Fonte: Corriere della Sera

di Antonio Polito

Servono una maggioranza più solida e coesa, una squadra all’altezza e un respiro politico


La prima domanda è: perché così tardi? È dalla sera del 6 dicembre dello scorso anno, quando Conte portò in Consiglio dei ministri la prima bozza del Recovery plan, che la crisi era virtualmente aperta. Tutti sapevano che la maggioranza non condivideva né merito né metodo del più importante documento di governo del decennio, destinato a decidere che cosa potrà e vorrà essere l’Italia degli anni Venti. Ci fu chi dissentì platealmente, ovverosia Renzi, e chi più sotterraneamente, cioè Zingaretti e il Pd. La «cabina di regia», con sei super manager e trecento tecnici, sembrò loro quasi una beffa. Oggi non se ne parla più, ma ancora non sappiamo che cosa la sostituirà, chi e come gestirà duecento e passa miliardi di euro. Da allora è stato tutto un girarci intorno. Ieri, quasi due mesi dopo quella data, la crisi di governo riparte da lì: ricontrattare un accordo di maggioranza su emergenza e ricostruzione. Intanto non solo si è perso tempo, ma si sono anche esacerbati gli animi a furia di giochi di palazzo, campagne-acquisti in Parlamento, esibizioni di muscoli e testosterone. E tutti ora ci chiediamo: che cosa ne verrà fuori?
Le soluzioni possibili, in realtà, sono poche. La più probabile, o almeno quella sulla quale si è lavorato per convincere il premier a dimettersi, è un governo Conte ter con maggioranza di rinforzo: il rientro di Renzi sarebbe «pareggiato» da un gruppetto di «responsabili» di più o meno equivalente numero, si spera di arrivare a dodici apostoli del Centro, così da far vedere che il «rottamatore» non ha più la golden share. Conte diventerebbe in questo caso un vero e proprio Houdini della politica contemporanea, riuscendo a collezionare in poco più di metà legislatura tre diverse maggioranze per tre governi. Ma bisogna dire che un grande aiuto l’ha finora ricevuto dal centrodestra a guida Salvini/Meloni: proponendo come unica soluzione le elezioni anticipate, potrebbero infatti aver convinto il Parlamento che davvero non c’è alternativa a Conte, e che la minaccia velata del premier, dopo di me il diluvio elettorale, è credibile e temibile per tutti coloro che non vogliono andare a casa, sapendo che non torneranno mai (ce ne sono in abbondanza nei gruppi dei Cinquestelle). Lo stesso Berlusconi, condizionando il governo di unità al sì di Salvini/Meloni, l’ha di fatto escluso dal gioco.

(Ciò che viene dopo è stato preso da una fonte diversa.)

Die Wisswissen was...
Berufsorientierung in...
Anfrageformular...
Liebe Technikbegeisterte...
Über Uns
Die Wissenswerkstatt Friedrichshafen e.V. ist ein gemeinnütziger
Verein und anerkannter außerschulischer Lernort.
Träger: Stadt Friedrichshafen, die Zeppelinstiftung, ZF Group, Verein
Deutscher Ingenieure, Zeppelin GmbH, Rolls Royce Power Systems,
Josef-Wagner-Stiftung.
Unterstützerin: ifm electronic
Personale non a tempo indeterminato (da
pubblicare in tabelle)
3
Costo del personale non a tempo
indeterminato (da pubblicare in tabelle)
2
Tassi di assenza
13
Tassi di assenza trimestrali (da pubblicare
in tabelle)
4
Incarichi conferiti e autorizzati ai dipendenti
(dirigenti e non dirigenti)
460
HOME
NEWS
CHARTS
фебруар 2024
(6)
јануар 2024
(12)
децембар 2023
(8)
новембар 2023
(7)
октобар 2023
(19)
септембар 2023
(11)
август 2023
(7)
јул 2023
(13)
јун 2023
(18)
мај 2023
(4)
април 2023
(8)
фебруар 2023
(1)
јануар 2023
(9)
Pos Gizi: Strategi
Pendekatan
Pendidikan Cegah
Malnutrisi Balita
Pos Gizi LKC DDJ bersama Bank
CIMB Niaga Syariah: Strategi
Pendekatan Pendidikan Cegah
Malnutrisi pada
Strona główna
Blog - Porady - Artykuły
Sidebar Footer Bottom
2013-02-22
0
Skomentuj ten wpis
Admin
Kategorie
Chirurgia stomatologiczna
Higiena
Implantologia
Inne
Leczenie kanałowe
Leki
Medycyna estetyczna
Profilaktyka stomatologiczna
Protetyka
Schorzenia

Se c’è un momento della nostra storia recente in cui l’abusata formula della «salvezza nazionale» avrebbe avuto un senso è proprio questo. Non sembra che il Parlamento ne sia all’altezza.
Se vi piace scommettere, dunque, i bookmakers danno favorito un Conte ter. Certo, per citare Trapattoni, bisognerebbe aggiungere: non dire gatto se non ce l’hai nel sacco. Una crisi è una crisi, e anche Conte sa benissimo che dal cappello delle consultazioni può uscire un altro coniglio, soprattutto se non si chiude la partita subito, al primo giro. Ma, comunque finisca, agli italiani deve interessare soprattutto questo: che ne esca un governo migliore.

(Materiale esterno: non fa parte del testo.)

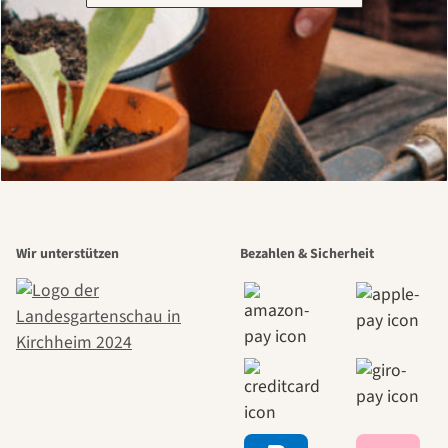
Wir unterstützen
Bezahlen & Sicherheit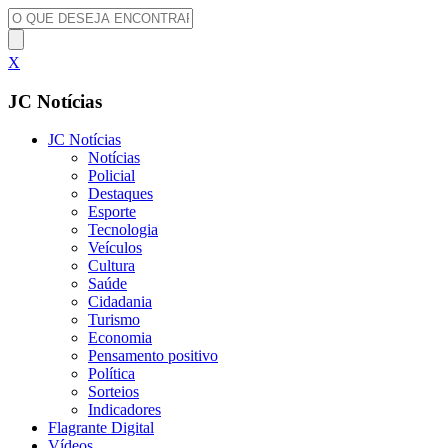
X
JC Notícias
JC Notícias
Notícias
Policial
Destaques
Esporte
Tecnologia
Veículos
Cultura
Saúde
Cidadania
Turismo
Economia
Pensamento positivo
Política
Sorteios
Indicadores
Flagrante Digital
Vídeos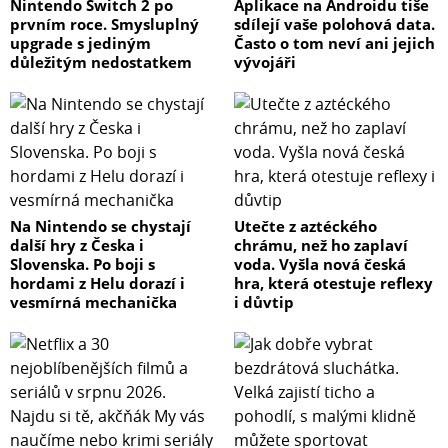
Nintendo Switch 2 po
Aplikace na Androidu tiše
prvním roce. Smysluplný
sdílejí vaše polohová data.
upgrade s jediným
Často o tom neví ani jejich
důležitým nedostatkem
vývojáři
Na Nintendo se chystají
Utečte z aztéckého
další hry z Česka i
chrámu, než ho zaplaví
Slovenska. Po boji s
voda. Vyšla nová česká
hordami z Helu dorazí i
hra, která otestuje reflexy
vesmírná mechanička
i důvtip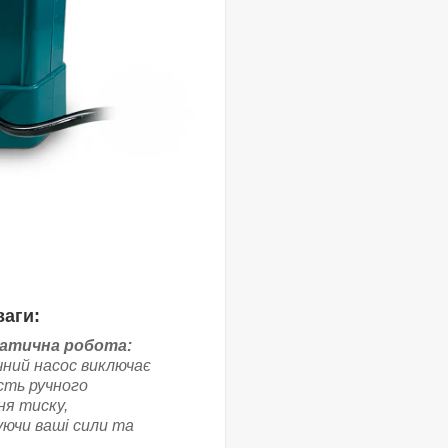
аги:
атична робота:
ний насос виключає
сть ручного
ня тиску,
ючи ваші сили та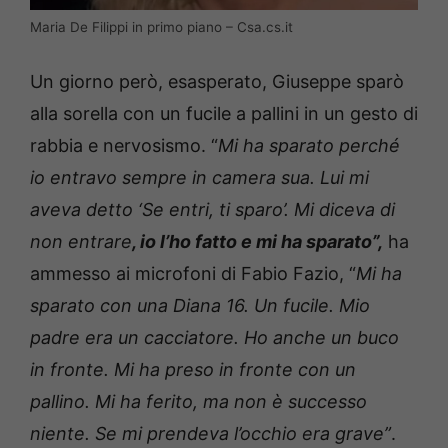
Maria De Filippi in primo piano – Csa.cs.it
Un giorno però, esasperato, Giuseppe sparò
alla sorella con un fucile a pallini in un gesto di
rabbia e nervosismo. “
Mi ha sparato perché
io entravo sempre in camera sua. Lui mi
aveva detto ‘Se entri, ti sparo’. Mi diceva di
non entrare
, io l’ho fatto e mi ha sparato”,
ha
ammesso ai microfoni di Fabio Fazio, “
Mi ha
sparato con una Diana 16. Un fucile. Mio
padre era un cacciatore. Ho anche un buco
in fronte. Mi ha preso in fronte con un
pallino. Mi ha ferito, ma non è successo
niente. Se mi prendeva l’occhio era grave”
.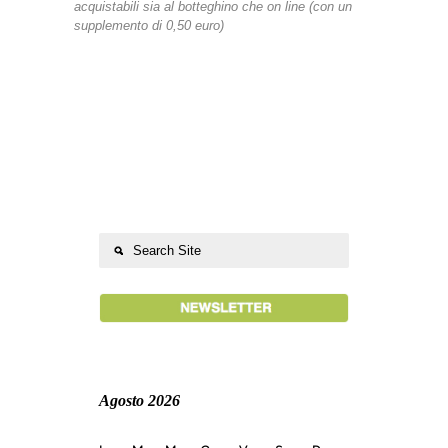
acquistabili sia al botteghino che on line (con un
supplemento di 0,50 euro)
Agosto 2026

Migliore da tutti i punti di vista. Che abbia una maggioranza più solida e coesa del precedente, perché altrimenti sarà di nuovo il regno del rinvio. Che abbia una squadra migliore, composta cioè da ministri più indipendenti, più esperti, più all’altezza del compito immane che li attende. Che abbia un respiro politico, e sappia indicare alla legislatura un fine che non sia solo sopravvivere, traducendo l’impegno di Conte per una nuova legge elettorale in un quadro coerente di riforme, necessarie del resto per far funzionare correttamente la democrazia rappresentativa dopo il drastico taglio dei parlamentari.

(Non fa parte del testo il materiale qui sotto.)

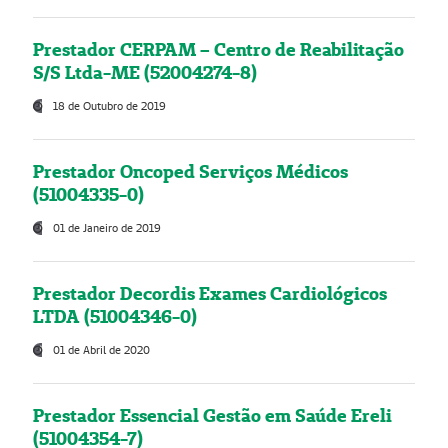
Prestador CERPAM – Centro de Reabilitação
S/S Ltda-ME (52004274-8)
18 de Outubro de 2019
Prestador Oncoped Serviços Médicos
(51004335-0)
01 de Janeiro de 2019
Prestador Decordis Exames Cardiológicos
LTDA (51004346-0)
01 de Abril de 2020
Prestador Essencial Gestão em Saúde Ereli
(51004354-7)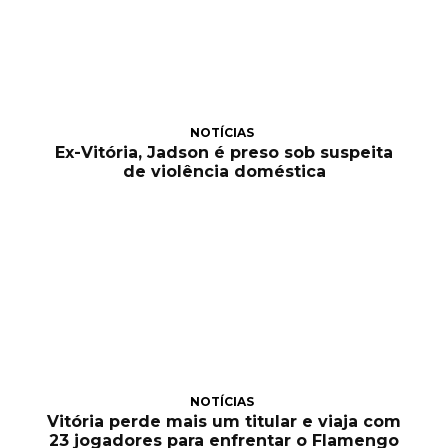
NOTÍCIAS
Ex-Vitória, Jadson é preso sob suspeita
de violência doméstica
NOTÍCIAS
Vitória perde mais um titular e viaja com
23 jogadores para enfrentar o Flamengo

Se avesse queste tre caratteristiche, il governo potrebbe contare su un maggiore consenso interno e su una accresciuta credibilità internazionale, e questa sarebbe un’assicurazione sulla vita più forte del voto di qualsiasi transfuga. La crisi si è aperta tardi e male. Ma mai sprecare una crisi. Pare che l’ultimo a dirlo sia stato Rahm Emanuel, il capo di gabinetto di Obama. Andrebbe ascoltato, anche se non è iscritto al gruppo dei senatori del Maie.